Eksperimen Misinformasi yang Membingungkan dari Staf Ahli Menkominfo
Tangkapan layar postingan Henry Subiakto (Twitter @RavioPatra)

Bagikan:

JAKARTA - Kementerian Komunikasi dan informatika (Kemenkominfo) terus mengampanyekan untuk tidak menyebarkan informasi hoaks di media sosial. Namun apa jadinya jika staf ahli Menkominfo, Henry Subiakto justru ketahuan memposting informasi yang salah di Twitter.

Konten tersebut isinya adalah seseorang yang berduel dalam kereta dan diberi keterangan, "Ada fenomena rasis di AS. Bule benci wajah2 Asia. Ini anak Indonesia di San Diego AS diserang bule. Dia adlh Anton Karundeng, org Menado Surabaya. Si bule nggak tau klo Anton jago berantem. Video ini dpt dari FB pak Peter F Gontha."

Cuplikan video tersebut diunggah pada 31 Maret, hari ini, pada pukul 7.15 pagi. Tak butuh waktu lama, bagi Guru Besar Fisip Unair itu ditegur netizen yang berujung dengan dihapusnya postingan tersebut.

"Halo @henrysubiakto, biasakanlah memeriksa informasi sebelum dikirim di media sosial. @kemkominfo tolong ini dikasih stempel hoax ya. Bersama kita hentikan disinformasi!!," tulis aktivis Ravio Patra di akun Twitternya.

Belakangan Henry mengklaim jika postingan tersebut hanyalah bentuk eksperimen. Menurutnya konten misinformasi banyak beredar di grup-grup WhatsApp dan jejaring Facebook. 

Dijelaskan Henry, Hoaks merupakan bentuk informasi yang salah dan sengaja disebarluaskan dengan niat untuk mengelabuhi banyak orang dari fakta sebenarnya. Ia juga berpendapat lain jika tidak semua informasi yang salah bisa dikatakan hoaks.

"Tp tdk semua informasi yg salah itu hoax, itu tergantung niatnya. Apalagi jika bicara hukum, sesuatu dikatakan melanggar hukum hrs penuhi unsur2 yg ada, trmsk niat & pasal yg dilanggar," tulisnya.

Terkait postingannya yang dihapus, kata Henry hal itu juga merupakan bagian dari eksperimen. Ia mendapati jika warganet di Twitter cenderung lebih kritis dan bersemangat dengan kesalahan orang lain.

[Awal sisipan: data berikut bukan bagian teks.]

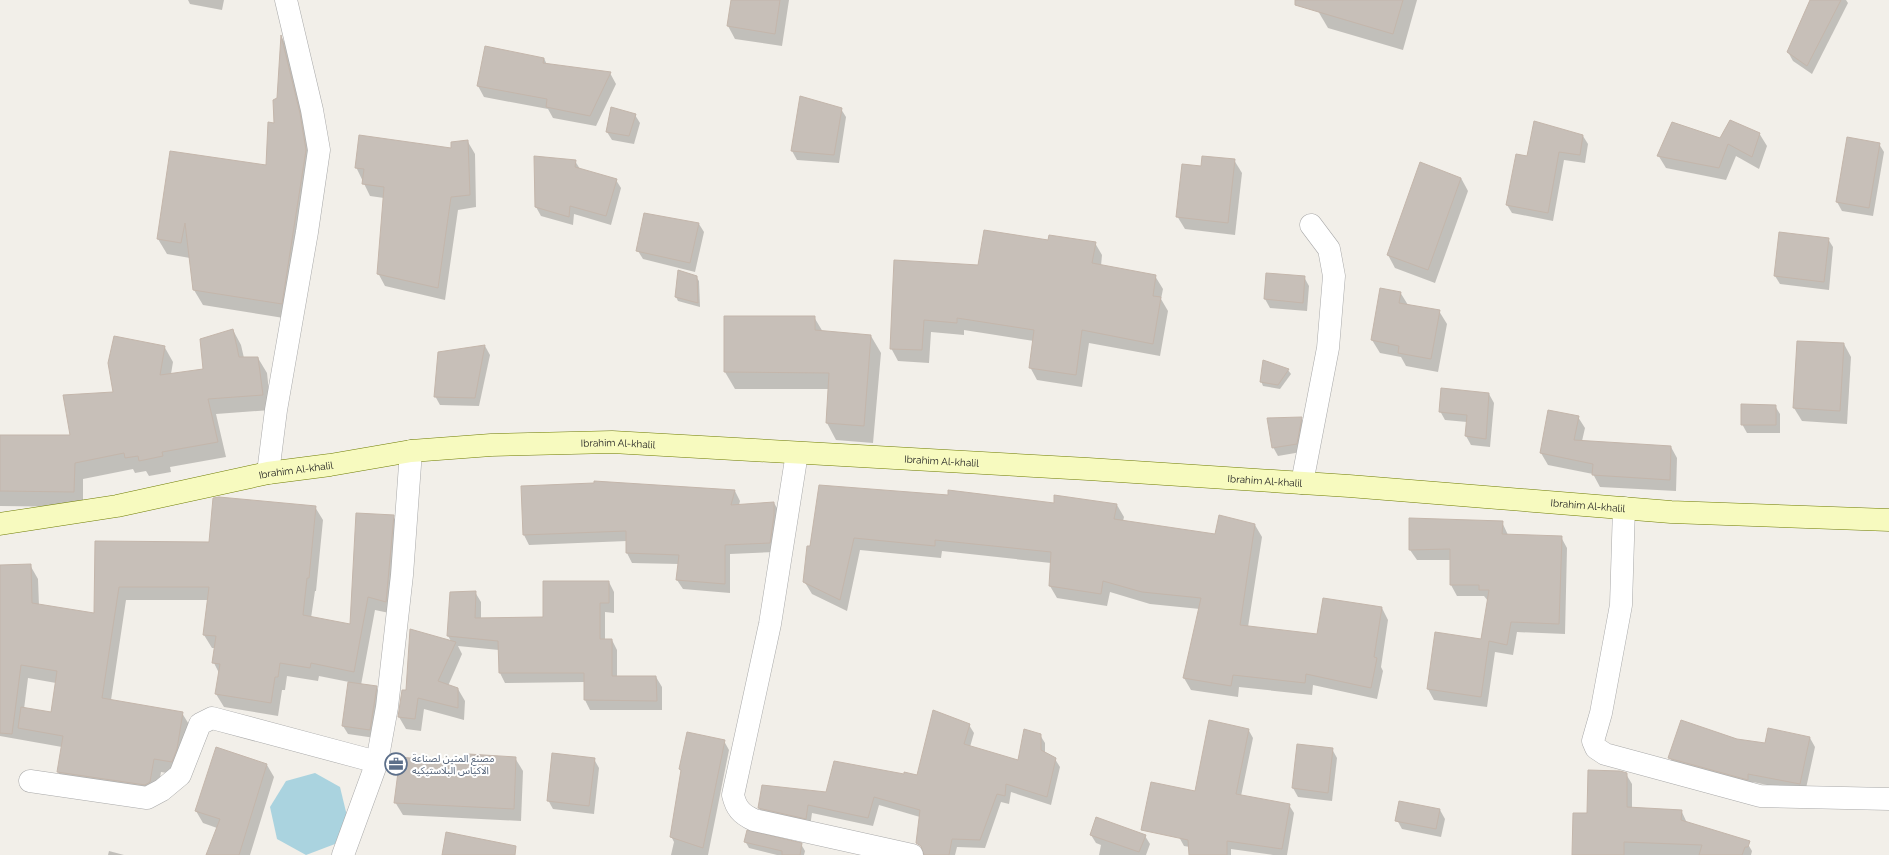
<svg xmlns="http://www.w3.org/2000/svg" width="1889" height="855" font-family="Raleway,'Noto Sans Arabic',sans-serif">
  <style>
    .water { fill: #aad3df }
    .shadow { fill: #0003; fill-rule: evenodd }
    .building { fill: #c7bfb8; stroke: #c4b6ab }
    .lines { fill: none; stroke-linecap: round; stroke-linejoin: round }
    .street-casing { stroke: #a9a9a9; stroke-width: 23 }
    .secondary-casing { stroke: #707d05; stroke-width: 23 }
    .street { stroke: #fff; stroke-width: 22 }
    .secondary { stroke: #f7fabf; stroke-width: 22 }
    .labels { text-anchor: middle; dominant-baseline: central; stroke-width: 4; stroke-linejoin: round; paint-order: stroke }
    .street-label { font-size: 10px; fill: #222; stroke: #fff }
    .service-label { font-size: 10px; fill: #4e5e75; stroke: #fff; text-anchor: start }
  </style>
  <rect width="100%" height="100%" fill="#f2efe9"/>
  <path class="water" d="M 315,773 L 340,787 L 347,816 L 335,844 L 306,855 L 277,839 L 270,807 L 286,781 Z"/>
  <g class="shadow">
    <path d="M 188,0 L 224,0 L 222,10 L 190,4 Z"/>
    <path d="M 732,0 L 789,0 L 782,46 L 735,39 L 728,26 Z"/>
    <path d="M 1322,0 L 1417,0 L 1403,50 L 1328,28 L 1318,11 Z"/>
    <path d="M 1811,0 L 1846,0 L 1848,3 L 1812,74 L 1793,61 L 1788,52 Z"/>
    <path d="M 282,38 L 290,51 L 314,166 L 290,319 L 203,305 L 194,290 L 190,258 L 167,254 L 158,239 L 171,152 L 267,167 L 278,99 Z"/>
    <path d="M 544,58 L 547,65 L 610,73 L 616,84 L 596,126 L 553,118 L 548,109 L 484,97 L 478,86 Z"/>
    <path d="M 841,109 L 846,117 L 839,163 L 797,160 L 792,151 Z"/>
    <path d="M 635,115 L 640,123 L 634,144 L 612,140 L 607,132 Z"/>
    <path d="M 1759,133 L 1767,146 L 1759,169 L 1736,156 L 1726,180 L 1666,168 L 1658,155 L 1721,139 Z"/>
    <path d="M 1583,136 L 1588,144 L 1585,163 L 1564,160 L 1553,221 L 1512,213 L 1507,205 L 1527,157 Z"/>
    <path d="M 468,142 L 475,154 L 476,207 L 458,210 L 445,300 L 385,286 L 378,273 L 384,198 L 370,196 L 356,167 L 452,149 Z"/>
    <path d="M 1879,144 L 1884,152 L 1873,216 L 1842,211 L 1837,202 Z"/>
    <path d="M 1234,160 L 1242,173 L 1235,235 L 1185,229 L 1177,216 L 1202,167 Z"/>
    <path d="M 575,161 L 580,169 L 616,180 L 621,188 L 611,225 L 574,214 L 573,225 L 541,216 L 536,207 Z"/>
    <path d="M 1461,178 L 1468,191 L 1435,283 L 1395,268 L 1388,255 Z"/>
    <path d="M 699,224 L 704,232 L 695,272 L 643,259 L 638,251 Z"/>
    <path d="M 1828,239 L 1833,247 L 1829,290 L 1780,284 L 1775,276 Z"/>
    <path d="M 1049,241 L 1095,243 L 1102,255 L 1101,266 L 1155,276 L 1163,289 L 1161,299 L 1168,311 L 1160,356 L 1089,343 L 1082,387 L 1037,380 L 1030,367 L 1034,341 L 964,330 L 964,335 L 931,332 L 929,363 L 898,361 L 891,348 L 979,266 Z"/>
    <path d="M 1267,274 L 1304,277 L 1309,286 L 1307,311 L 1270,308 L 1265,299 Z"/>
    <path d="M 696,277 L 699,281 L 700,307 L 678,301 L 676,297 Z"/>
    <path d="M 1400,292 L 1408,305 L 1439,311 L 1447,324 L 1438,372 L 1406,366 L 1401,357 L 1380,353 L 1372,340 Z"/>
    <path d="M 814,317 L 823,332 L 871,336 L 881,353 L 873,443 L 836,440 L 827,423 L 829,389 L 735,389 L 725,372 Z"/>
    <path d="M 233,330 L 241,345 L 244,358 L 258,358 L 267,373 L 271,410 L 216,414 L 226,457 L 170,467 L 171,472 L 149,476 L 146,471 L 135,473 L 133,469 L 83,479 L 83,507 L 0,506 L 0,436 L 71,436 L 164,346 L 173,362 L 171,374 L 204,370 Z"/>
    <path d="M 1844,344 L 1851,357 L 1847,424 L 1802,421 L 1794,408 Z"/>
    <path d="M 485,346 L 490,355 L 479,406 L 440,405 L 435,396 Z"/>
    <path d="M 1288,370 L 1291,374 L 1280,389 L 1263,386 L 1261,381 Z"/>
    <path d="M 1489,394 L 1494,403 L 1490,447 L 1471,445 L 1466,436 L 1467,422 L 1445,420 L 1440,411 Z"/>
    <path d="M 1775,406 L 1780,414 L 1780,433 L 1747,433 L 1742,424 Z"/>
    <path d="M 1578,417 L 1585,428 L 1582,441 L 1671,447 L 1677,458 L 1676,491 L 1600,487 L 1593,474 L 1548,465 L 1541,453 Z"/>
    <path d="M 1301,418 L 1306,426 L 1301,452 L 1278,456 L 1273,447 Z"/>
    <path d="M 820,486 L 1055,504 L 1117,505 L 1124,517 L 1123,521 L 1216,535 L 1255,525 L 1262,537 L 1248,627 L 1317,635 L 1382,608 L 1388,620 L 1381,667 L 1383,671 L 1377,699 L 1313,685 L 1312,695 L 1239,687 L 1238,697 L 1191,690 L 1184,678 L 1200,609 L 1150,604 L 1110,592 L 1107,606 L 1057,598 L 1050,586 L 1051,563 L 942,551 L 941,558 L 860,550 L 847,611 L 812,594 L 804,581 Z"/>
    <path d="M 522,487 L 682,487 L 735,491 L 740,501 L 739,505 L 774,503 L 780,513 L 775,552 L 730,554 L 730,593 L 683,589 L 677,580 L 679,564 L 632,563 L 627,553 L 627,541 L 529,545 L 524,535 Z"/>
    <path d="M 315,507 L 323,520 L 316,591 L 315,591 L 311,618 L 351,625 L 393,516 L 401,530 L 394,614 L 375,610 L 361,685 L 376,687 L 381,696 L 375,738 L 348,734 L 343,726 L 349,682 L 319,676 L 318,681 L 287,676 L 285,690 L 282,690 L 278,716 L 224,707 L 216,694 L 219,673 L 214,663 L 216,648 L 212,648 L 204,635 L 208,600 L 126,600 L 111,700 L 182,713 L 190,726 L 179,775 L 161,772 L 157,796 L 66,785 L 58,772 L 62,747 L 0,736 L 0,566 L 30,565 L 38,579 L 39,606 L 95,615 L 96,542 L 210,543 ZM 28,678 L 56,683 L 51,713 L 24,709 Z"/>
    <path d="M 1502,522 L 1508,535 L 1561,537 L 1567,548 L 1565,634 L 1517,632 L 1513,655 L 1495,652 L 1487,707 L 1434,700 L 1428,689 L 1481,640 L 1488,601 L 1484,596 L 1457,596 L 1451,585 L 1451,560 L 1417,560 L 1410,550 Z"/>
    <path d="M 609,582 L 614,592 L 614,613 L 605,612 L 605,640 L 612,640 L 617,650 L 617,677 L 656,677 L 662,687 L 662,710 L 590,710 L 585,700 L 585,682 L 505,683 L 500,673 L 499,650 L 458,646 L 462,654 L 448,686 L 458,689 L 465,701 L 464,720 L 424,709 L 421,731 L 406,729 L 399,717 L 407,691 L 451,641 L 448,636 L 475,592 L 481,602 L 481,619 L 544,618 Z"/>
    <path d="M 969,725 L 974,733 L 970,747 L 1019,761 L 1040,735 L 1045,743 L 1045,753 L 1055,759 L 1060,767 L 1051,805 L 1011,792 L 1009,804 L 1001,802 L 985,848 L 957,847 L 955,855 L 942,855 L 922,849 L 917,840 L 920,817 L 879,805 L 873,826 L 812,813 L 810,827 L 764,816 L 759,808 L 904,776 L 917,776 Z"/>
    <path d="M 1248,729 L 1253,738 L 1241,796 L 1289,805 L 1294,813 L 1287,855 L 1273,855 L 1231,849 L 1231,855 L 1190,855 L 1190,847 L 1184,846 L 1179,837 L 1196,792 Z"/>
    <path d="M 1810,738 L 1815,747 L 1805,793 L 1753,782 L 1752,788 L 1674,767 L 1670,758 L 1737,740 L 1766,744 Z"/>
    <path d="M 724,741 L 729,750 L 708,855 L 671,855 L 674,842 L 671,836 L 682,773 L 680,769 Z"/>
    <path d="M 1332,749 L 1337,758 L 1332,801 L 1298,797 L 1293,788 Z"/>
    <path d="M 515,758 L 523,771 L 521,821 L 403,815 L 395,802 L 469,766 Z"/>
    <path d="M 594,759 L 599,768 L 594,814 L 553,809 L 548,800 Z"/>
    <path d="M 267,765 L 274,777 L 250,855 L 207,855 L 217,828 L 203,823 L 196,811 Z"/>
    <path d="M 1626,774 L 1632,784 L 1632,808 L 1681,810 L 1687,823 L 1746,841 L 1752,851 L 1751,855 L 1573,855 L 1588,814 Z"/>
    <path d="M 1440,810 L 1445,819 L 1441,837 L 1402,829 L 1397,820 Z"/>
    <path d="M 1091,835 L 1145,836 L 1150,844 L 1146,855 L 1099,855 L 1101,845 L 1096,843 Z"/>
    <path d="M 745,841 L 801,844 L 805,851 L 804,855 L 777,855 L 749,848 Z"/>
    <path d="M 109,851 L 124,855 L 108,855 Z"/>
  </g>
  <g class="building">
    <path d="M 731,0 L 780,0 L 775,34 L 727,26 Z"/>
    <path d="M 1295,0 L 1403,0 L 1393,34 L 1295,5 Z"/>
    <path d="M 1810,0 L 1841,0 L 1807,66 L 1787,52 Z"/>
    <path d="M 281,35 L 300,113 L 306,150 L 282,304 L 193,290 L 185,223 L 181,243 L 157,239 L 170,151 L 266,165 L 268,122 L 274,123 L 273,100 L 277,98 Z"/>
    <path d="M 485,46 L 544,58 L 543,63 L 611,72 L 590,116 L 546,107 L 547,99 L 477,86 Z"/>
    <path d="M 800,96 L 842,108 L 834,155 L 791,151 Z"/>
    <path d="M 611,107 L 636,114 L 629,136 L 606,132 Z"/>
    <path d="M 1730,120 L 1760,133 L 1752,157 L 1728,144 L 1719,168 L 1657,156 L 1672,122 L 1720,138 Z"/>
    <path d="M 1534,121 L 1583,135 L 1580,155 L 1559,152 L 1548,213 L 1506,205 L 1516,154 L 1527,156 Z"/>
    <path d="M 359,135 L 451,148 L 451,142 L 468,140 L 470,195 L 451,197 L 438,288 L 377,274 L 384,187 L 362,184 L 364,169 L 355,168 Z"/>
    <path d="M 1847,137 L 1880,143 L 1869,208 L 1836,202 Z"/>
    <path d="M 534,156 L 576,160 L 575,167 L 617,179 L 606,216 L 570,206 L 569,217 L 535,207 Z"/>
    <path d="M 1202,156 L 1235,159 L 1228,223 L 1176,217 L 1182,164 L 1201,166 Z"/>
    <path d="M 1420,162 L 1461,178 L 1428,270 L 1387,255 Z"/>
    <path d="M 644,213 L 699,223 L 690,263 L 636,251 Z"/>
    <path d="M 984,230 L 1048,240 L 1049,235 L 1096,242 L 1092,263 L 1156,275 L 1153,296 L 1161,297 L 1153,344 L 1082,330 L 1076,375 L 1029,368 L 1034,330 L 957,318 L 957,323 L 924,320 L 922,350 L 890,349 L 894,260 L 978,265 Z"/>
    <path d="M 1779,232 L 1829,238 L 1824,282 L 1774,276 Z"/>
    <path d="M 678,270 L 697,276 L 698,303 L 675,297 Z"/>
    <path d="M 1266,273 L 1305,276 L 1303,303 L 1264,299 Z"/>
    <path d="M 1380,288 L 1401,292 L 1399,303 L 1440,310 L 1431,359 L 1398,353 L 1399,346 L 1371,340 Z"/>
    <path d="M 724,316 L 815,316 L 815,330 L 871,335 L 864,426 L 826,423 L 829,373 L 724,372 Z"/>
    <path d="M 233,329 L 239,357 L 258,357 L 263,395 L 208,399 L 218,442 L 162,452 L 163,456 L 139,461 L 138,456 L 125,458 L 124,453 L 75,463 L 74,492 L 0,491 L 0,435 L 70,435 L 63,395 L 113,392 L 108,363 L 114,336 L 165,346 L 160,375 L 203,369 L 200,339 Z"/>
    <path d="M 1797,341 L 1844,343 L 1840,411 L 1793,408 Z"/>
    <path d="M 485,345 L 475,398 L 434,397 L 438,352 Z"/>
    <path d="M 1263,360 L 1289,369 L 1278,385 L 1260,382 Z"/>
    <path d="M 1441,388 L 1489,393 L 1486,439 L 1465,436 L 1467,415 L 1439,412 Z"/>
    <path d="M 1741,404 L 1776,405 L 1776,425 L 1741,425 Z"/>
    <path d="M 1548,410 L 1579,416 L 1574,440 L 1671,446 L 1670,480 L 1592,475 L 1593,464 L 1540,453 Z"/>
    <path d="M 1302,417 L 1297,444 L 1272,448 L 1267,418 Z"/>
    <path d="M 594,481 L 735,490 L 731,505 L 774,502 L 774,516 L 770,543 L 725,545 L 725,584 L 676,580 L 679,555 L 626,553 L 626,531 L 523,535 L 521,486 L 594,483 Z"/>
    <path d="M 819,485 L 948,495 L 948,490 L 1054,503 L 1054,495 L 1117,504 L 1114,519 L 1215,534 L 1219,515 L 1255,524 L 1240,625 L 1317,634 L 1323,598 L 1382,607 L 1374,657 L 1377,658 L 1371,688 L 1306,674 L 1305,683 L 1233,675 L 1231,686 L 1183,678 L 1201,598 L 1142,592 L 1103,581 L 1101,594 L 1049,586 L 1051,552 L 935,540 L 935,546 L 854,538 L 840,600 L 803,582 L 807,546 L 810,546 Z"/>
    <path d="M 219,497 L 316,506 L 309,578 L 307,578 L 303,615 L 350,624 L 356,513 L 394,515 L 386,602 L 368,597 L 354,672 L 311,663 L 310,668 L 280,663 L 278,677 L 275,677 L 271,703 L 215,694 L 220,664 L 212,663 L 216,636 L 203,635 L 209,587 L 119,587 L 102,698 L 183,712 L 177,749 L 172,762 L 154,759 L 150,782 L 145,785 L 57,772 L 63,736 L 18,728 L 21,707 L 51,712 L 57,671 L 21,665 L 12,734 L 0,733 L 0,565 L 31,564 L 32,603 L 94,613 L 95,541 L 209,542 L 213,498 Z"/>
    <path d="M 1409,518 L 1503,521 L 1502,534 L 1562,536 L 1559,624 L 1511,622 L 1507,645 L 1489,641 L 1481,697 L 1427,689 L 1435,632 L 1481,639 L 1489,590 L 1479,590 L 1479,585 L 1450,585 L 1450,549 L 1409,550 Z"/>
    <path d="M 543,581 L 609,581 L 609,603 L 600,603 L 600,639 L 612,639 L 612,676 L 656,676 L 657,701 L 584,700 L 584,673 L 499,673 L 498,641 L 447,636 L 450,592 L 476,591 L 475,618 L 543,617 Z"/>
    <path d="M 410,629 L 456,642 L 438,681 L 458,688 L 458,708 L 418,698 L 415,719 L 398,717 L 402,690 L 406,690 Z"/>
    <path d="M 348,682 L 377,686 L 370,730 L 342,726 Z"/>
    <path d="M 933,710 L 970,724 L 964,744 L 1018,760 L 1024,729 L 1041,734 L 1041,750 L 1056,758 L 1047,797 L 1006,784 L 1005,796 L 997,794 L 980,840 L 952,839 L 949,855 L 924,855 L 921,846 L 916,843 L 920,810 L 874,797 L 868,818 L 808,805 L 806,819 L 758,808 L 762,785 L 826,792 L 834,761 L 904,774 L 904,772 L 917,775 Z"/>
    <path d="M 1209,720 L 1249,729 L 1236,794 L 1290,804 L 1282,849 L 1227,841 L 1227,855 L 1189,855 L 1188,840 L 1141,830 L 1151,782 L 1195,791 Z"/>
    <path d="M 1681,720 L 1737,739 L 1765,743 L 1768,728 L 1810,737 L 1800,784 L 1748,774 L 1748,780 L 1668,758 Z"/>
    <path d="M 687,732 L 725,740 L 703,848 L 670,837 L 681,770 L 679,769 Z"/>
    <path d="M 1297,744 L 1333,748 L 1328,793 L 1292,788 Z"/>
    <path d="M 216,747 L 267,764 L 239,855 L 206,855 L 220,819 L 195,811 Z"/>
    <path d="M 552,753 L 595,758 L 589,806 L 547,801 Z"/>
    <path d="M 468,754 L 516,757 L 514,809 L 394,803 L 400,757 L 468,764 Z"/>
    <path d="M 1588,770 L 1620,771 L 1627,773 L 1627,807 L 1682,810 L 1681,820 L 1750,841 L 1748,847 L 1745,847 L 1742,855 L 1699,855 L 1702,845 L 1624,842 L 1624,855 L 1572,855 L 1573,813 L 1587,813 Z"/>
    <path d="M 1399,801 L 1440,809 L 1436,829 L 1395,821 Z"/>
    <path d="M 1096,817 L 1146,835 L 1139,852 L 1090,835 Z"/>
    <path d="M 747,830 L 802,843 L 800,855 L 782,855 L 782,851 L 744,842 Z"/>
    <path d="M 446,832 L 516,846 L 515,855 L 442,855 Z"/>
  </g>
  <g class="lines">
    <g class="street-casing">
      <g id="street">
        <path d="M 797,453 L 770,624 L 733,795 C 736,808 741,814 754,820 L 912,855"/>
        <path d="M 268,473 L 276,410 L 307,232 L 319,150 L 312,110 L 286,0"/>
        <path d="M 1302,483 L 1328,348 L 1334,276 L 1329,249 L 1311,225"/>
        <path d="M 1624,508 L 1621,605 L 1601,713 L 1593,741 L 1596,748 L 1605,754 L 1760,796 L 1889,799"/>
        <path d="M 30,781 L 147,798 L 162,790 L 180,775 L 200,724 L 212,718 L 377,762"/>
        <path d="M 343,855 L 377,762 L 387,707 L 402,575 L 411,451"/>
      </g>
    </g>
    <g class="secondary-casing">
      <g id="secondary">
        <path id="s1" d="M 0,524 L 117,506 L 268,473 L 330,465 L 411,451 L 491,445 L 612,442 L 1088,469 L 1349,486 L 1671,512 L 1889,520"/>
      </g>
    </g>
    <use href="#street" class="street"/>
    <use href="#secondary" class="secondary"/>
  </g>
  <defs>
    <g id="office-ring" transform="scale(1.15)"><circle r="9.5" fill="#fff" stroke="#5c6f8a" stroke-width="1.5"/><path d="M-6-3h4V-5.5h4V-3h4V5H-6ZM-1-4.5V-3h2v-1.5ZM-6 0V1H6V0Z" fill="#5c6f8a"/></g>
  </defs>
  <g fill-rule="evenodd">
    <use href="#office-ring" x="396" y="764"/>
  </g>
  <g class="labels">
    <g class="street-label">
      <text stroke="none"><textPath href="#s1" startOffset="625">Ibrahim Al-khalil</textPath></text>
      <text stroke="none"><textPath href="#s1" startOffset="949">Ibrahim Al-khalil</textPath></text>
      <text stroke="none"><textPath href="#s1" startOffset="301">Ibrahim Al-khalil</textPath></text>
      <text stroke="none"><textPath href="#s1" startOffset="1273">Ibrahim Al-khalil</textPath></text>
      <text stroke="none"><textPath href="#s1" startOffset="1597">Ibrahim Al-khalil</textPath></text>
    </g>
    <g class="service-label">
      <text x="412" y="758">مصنع المتين لصناعة<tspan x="412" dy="12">الاكياس البلاستيكيه</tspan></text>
    </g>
  </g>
</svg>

"Jika content itu mudzarot ya dihapus sj. Dan ternyata di twitter bnyk akun yg senang saat nemu kekeliruan. Ya monggo. Sy ngetwit sekaligus mengamati & merasakan. Jd mkn terbukti di medsos bnyk org bersemangat utk kritis & cenderung keras serang orang tanpa takut resiko," ungkapnya.